A standard colour TV Licence costs £145.50 – the equivalent of £12.13 per month or just under 40p per day. The fee you pay provides a wide range of TV, radio and online content, as well as developing new ways to deliver it to you. In addition to funding BBC programmes and services, a proportion of the licence fee contributes to the costs of rolling out broadband to the UK population and funding Welsh Language TV channel S4C and local TV channels. This was agreed with the government as part of the 2010 licence fee settlement.

It pays for practically everything that the BBC produce on TV, Radio and online! And it part funds the signal distribution network across the entire country! And part of all that means employing more than 20,000 people. That’s awesome! But that word ‘licence’ and the threat of a fine if you don’t pay for it, makes people resent it and distances the fee / funding / sponsorship / pledging / backing from the amazing return to each and every person on the UK. 

For comparison in my mind, I always think of other things that I willingly pay for that use alternate words to get my money, in return for what they produce. Here’s my list of ongoing ‘content’ costs (because adding phone bills, broadband and utilities start to confuse the clear point of enjoying just what’s produced):

Apple Music Family Membership: £179.88/year (14.99/month)
TV Licence: £145.50/year (£12.13/month)
Audible 1 Book Monthly Membership: £95.88/year (£7.99/month)
1 screen Standard Definition Netflix Plan: £71.88/year (£5.99/month)
Kottke.org Membership: £47.93/year (£3.99/month)
Kurzgesagt Patreon Support: £18.48/year (£1.54/month)
Wikimedia Foundation Subscription/Donation: £12/year (£1/month)
CGP Grey Patreon Support: £9.24/eyar (77p/month)

Straight off, I’m paying more just for music and the digital delivery of it to me, my partner and my Mum, than I am for everything that the licence fee pays for. Same price if I used Spotify. 

Next up, paying for one audio book per month, costs just £49.62 less per year than the cost of everything that the licence fee pays for. Followed closely by Netflix which is practically half the annual licence fee, for the part creation and delivery of a tiny percentage of the content I watch onscreen, for use on just one screen at a time.
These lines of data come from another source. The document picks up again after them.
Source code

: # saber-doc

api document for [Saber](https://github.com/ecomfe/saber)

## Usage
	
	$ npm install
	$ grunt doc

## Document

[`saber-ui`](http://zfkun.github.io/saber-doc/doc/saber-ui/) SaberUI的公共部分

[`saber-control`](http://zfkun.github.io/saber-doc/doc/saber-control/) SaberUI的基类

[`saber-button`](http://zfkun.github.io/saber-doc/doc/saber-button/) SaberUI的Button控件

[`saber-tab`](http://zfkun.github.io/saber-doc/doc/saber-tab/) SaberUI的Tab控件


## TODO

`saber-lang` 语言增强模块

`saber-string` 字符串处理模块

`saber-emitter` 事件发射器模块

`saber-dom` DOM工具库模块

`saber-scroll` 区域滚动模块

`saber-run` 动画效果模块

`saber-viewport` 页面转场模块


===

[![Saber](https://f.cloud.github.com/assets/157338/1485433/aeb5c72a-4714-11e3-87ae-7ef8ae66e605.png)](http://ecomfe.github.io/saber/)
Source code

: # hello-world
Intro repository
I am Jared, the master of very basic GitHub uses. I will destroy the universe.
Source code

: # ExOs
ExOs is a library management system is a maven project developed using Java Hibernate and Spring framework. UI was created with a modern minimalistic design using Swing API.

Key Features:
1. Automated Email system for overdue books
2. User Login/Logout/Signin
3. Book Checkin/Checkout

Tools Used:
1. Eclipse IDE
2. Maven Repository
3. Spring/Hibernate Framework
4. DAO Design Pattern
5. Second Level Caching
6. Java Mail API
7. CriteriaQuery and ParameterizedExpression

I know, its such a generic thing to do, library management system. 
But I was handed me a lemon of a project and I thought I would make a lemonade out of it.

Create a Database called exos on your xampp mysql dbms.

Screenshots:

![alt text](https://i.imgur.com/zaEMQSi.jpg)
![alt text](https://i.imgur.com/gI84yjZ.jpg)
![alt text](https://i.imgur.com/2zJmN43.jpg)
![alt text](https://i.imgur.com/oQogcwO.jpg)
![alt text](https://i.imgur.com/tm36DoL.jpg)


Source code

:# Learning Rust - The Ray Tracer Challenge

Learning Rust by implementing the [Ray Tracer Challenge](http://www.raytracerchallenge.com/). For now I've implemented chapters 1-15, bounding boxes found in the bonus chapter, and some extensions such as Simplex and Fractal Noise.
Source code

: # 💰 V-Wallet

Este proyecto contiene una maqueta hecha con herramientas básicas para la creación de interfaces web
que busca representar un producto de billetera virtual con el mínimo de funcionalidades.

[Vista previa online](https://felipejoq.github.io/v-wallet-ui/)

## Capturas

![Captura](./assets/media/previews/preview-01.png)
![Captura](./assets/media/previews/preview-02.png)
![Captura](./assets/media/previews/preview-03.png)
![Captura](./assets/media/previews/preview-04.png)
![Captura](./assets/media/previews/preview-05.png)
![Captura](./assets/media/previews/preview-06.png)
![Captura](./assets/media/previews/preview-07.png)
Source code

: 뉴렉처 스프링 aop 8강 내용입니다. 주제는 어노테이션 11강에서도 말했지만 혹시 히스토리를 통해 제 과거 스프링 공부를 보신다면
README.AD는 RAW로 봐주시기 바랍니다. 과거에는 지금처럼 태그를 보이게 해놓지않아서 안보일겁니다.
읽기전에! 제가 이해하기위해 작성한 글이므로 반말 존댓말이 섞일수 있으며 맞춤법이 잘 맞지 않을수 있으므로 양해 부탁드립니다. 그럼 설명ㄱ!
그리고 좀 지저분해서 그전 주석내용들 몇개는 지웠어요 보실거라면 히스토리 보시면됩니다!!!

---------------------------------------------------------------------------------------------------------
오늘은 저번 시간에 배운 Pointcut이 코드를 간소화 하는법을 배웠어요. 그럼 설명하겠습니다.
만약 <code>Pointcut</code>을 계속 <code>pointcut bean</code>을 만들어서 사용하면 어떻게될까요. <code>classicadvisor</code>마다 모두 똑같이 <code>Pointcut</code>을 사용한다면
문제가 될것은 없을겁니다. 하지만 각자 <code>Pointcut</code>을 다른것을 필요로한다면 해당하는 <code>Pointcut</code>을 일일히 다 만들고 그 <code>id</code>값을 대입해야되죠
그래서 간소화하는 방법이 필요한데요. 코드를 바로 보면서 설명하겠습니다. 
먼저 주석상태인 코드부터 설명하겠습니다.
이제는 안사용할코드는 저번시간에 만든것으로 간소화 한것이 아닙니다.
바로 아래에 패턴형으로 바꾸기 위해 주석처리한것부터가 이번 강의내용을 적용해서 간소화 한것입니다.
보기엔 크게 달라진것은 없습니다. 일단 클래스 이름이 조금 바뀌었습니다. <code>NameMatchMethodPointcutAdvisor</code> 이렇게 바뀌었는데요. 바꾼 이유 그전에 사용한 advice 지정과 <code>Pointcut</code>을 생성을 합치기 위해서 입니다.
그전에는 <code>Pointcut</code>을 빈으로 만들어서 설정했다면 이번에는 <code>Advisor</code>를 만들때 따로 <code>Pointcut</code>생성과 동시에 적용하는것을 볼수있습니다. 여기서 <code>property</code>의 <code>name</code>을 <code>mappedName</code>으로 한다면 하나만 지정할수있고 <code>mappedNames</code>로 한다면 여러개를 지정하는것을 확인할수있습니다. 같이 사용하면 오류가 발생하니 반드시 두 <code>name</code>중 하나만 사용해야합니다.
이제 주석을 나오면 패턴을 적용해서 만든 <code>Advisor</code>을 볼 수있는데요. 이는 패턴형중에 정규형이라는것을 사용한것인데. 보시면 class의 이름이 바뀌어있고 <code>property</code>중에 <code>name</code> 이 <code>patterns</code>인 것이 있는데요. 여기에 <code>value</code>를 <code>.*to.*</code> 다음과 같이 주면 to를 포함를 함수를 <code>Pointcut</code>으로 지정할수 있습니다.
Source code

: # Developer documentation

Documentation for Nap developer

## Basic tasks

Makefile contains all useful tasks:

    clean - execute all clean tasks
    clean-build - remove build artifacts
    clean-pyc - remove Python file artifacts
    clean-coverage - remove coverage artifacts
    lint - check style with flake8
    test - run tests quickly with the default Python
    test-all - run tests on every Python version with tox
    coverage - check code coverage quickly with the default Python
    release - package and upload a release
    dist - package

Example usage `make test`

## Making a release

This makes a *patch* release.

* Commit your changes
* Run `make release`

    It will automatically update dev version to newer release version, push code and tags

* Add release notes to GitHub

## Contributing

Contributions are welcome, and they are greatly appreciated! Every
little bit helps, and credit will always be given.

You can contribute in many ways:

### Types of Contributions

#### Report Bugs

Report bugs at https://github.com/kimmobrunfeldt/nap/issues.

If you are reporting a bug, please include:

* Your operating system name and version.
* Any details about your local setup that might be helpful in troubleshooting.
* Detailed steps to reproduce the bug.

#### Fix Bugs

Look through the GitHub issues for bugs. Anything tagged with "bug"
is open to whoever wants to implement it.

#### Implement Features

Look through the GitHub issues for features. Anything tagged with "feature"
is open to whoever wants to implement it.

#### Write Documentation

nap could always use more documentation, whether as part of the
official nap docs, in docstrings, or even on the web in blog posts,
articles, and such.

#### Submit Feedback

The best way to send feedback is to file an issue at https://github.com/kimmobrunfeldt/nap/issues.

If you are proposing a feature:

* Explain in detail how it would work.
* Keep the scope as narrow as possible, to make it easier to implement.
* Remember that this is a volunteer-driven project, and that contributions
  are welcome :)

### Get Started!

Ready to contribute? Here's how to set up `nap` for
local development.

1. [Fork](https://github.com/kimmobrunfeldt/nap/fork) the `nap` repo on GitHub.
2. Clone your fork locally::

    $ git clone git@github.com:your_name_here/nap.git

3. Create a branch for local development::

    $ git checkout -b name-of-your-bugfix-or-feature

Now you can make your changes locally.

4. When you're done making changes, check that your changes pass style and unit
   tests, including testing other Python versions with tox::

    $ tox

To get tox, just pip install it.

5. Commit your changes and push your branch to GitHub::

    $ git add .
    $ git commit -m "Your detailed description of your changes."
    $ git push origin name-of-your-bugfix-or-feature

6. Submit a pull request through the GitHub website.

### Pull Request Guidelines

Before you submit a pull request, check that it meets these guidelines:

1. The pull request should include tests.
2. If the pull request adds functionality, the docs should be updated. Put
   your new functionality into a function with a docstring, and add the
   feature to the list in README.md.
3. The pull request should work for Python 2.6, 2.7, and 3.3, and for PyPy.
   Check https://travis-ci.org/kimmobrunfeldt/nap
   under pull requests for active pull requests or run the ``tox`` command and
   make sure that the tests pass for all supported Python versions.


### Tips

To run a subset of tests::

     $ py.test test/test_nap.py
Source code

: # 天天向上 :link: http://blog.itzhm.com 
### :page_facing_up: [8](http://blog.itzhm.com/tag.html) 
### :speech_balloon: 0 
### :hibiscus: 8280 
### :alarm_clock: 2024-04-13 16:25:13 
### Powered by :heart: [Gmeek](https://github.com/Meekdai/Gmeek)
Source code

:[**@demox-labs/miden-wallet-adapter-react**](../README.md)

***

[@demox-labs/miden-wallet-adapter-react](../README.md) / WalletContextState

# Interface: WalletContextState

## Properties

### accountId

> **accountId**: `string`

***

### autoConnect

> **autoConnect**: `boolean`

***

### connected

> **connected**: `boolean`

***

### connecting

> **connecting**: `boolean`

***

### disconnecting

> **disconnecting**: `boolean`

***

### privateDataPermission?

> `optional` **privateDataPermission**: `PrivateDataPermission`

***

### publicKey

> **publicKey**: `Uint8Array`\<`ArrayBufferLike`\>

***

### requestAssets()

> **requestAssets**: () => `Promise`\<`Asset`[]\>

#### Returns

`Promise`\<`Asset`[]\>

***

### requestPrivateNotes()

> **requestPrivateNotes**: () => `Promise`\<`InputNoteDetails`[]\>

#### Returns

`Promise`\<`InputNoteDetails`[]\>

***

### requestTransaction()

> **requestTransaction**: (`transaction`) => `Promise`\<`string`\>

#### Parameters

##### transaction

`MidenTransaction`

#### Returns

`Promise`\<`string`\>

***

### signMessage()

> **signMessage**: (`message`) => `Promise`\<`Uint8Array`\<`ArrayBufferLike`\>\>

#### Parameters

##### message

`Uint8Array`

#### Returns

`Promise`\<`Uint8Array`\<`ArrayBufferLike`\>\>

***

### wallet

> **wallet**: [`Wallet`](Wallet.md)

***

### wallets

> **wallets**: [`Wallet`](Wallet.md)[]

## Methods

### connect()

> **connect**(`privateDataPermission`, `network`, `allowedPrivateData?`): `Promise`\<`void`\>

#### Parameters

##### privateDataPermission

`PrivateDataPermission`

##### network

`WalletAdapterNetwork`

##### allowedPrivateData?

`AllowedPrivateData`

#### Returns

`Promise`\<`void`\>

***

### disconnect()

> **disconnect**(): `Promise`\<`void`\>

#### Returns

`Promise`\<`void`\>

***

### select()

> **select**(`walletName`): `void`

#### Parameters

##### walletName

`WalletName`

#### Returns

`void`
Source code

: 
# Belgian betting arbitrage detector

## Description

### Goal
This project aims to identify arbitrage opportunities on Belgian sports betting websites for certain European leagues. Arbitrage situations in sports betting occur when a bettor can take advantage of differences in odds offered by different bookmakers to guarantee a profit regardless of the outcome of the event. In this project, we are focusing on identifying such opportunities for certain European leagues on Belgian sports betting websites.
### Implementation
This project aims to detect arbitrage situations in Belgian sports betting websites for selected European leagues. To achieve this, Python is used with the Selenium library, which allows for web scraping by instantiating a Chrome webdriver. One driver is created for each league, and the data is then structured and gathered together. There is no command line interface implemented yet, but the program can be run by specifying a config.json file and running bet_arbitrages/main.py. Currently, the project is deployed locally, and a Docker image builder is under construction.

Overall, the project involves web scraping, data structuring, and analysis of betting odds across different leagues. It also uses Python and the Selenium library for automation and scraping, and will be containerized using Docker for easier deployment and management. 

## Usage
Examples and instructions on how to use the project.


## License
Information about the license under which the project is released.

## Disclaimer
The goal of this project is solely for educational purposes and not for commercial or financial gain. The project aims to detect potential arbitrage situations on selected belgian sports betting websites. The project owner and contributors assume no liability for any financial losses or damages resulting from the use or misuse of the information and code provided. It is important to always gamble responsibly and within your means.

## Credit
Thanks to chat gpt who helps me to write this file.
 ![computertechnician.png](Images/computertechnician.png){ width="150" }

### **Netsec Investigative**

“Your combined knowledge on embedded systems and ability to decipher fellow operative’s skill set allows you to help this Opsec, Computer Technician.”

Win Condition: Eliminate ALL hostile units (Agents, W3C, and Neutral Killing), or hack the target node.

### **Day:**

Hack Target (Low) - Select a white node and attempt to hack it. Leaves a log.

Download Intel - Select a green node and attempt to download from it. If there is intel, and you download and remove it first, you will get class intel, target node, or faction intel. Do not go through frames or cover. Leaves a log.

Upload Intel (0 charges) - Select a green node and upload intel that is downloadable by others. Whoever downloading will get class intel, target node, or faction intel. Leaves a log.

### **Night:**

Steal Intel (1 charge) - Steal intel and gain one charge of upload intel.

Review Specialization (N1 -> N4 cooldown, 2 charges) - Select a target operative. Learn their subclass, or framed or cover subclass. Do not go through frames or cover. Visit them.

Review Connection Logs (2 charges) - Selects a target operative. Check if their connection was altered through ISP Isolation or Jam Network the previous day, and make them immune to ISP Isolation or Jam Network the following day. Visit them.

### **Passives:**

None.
Thereafter the costs fall and become much more ‘funding’ like in my choice to pay directly to creators and resources that I like, but collectively, for one blog, some short science and sociology animations, and for Wikipedia*, I pay £87.65 per year. That’s £57.85 less than I pay for everything that the licence fee provides. 

I’m labouring the point, but only because it feels so laboured in my mind. I love the BBC and would pay double for what it gives to my family, but I think that the language of ‘licence’ is distracting and allows others to better capitalise on social and civic duty with words like ‘backing’ and ‘support’. Language isn’t the only issue obviously, with many licence fee naysayers having ulterior motives I’m sure, but it’s a small design detail that the TV Licence fee website could benefit from at the very least. 

My point, other than thinking these thoughts aloud, is a slight aside to my other collected thoughts on Content Design. Not quite the 4th part I had planned, but something I think I needed to get out before I could complete part 4. A content dump. Now dumped. 

* I actually feel a little guilty for giving such a small donation to Wikipedia which I use almost every day. At the same time, I reconcile the guilt somewhat due to the fair number of dubious ‘facts’ in it. It’s a great reference, but it’s far from fallible. 

Update, 18 November 2016: Just added another £12/year (£1/month) on Pateron for Wait But Why. This takes my conscious annual content funding total to £99.65 per year, £45.85 short of the TV licence fee.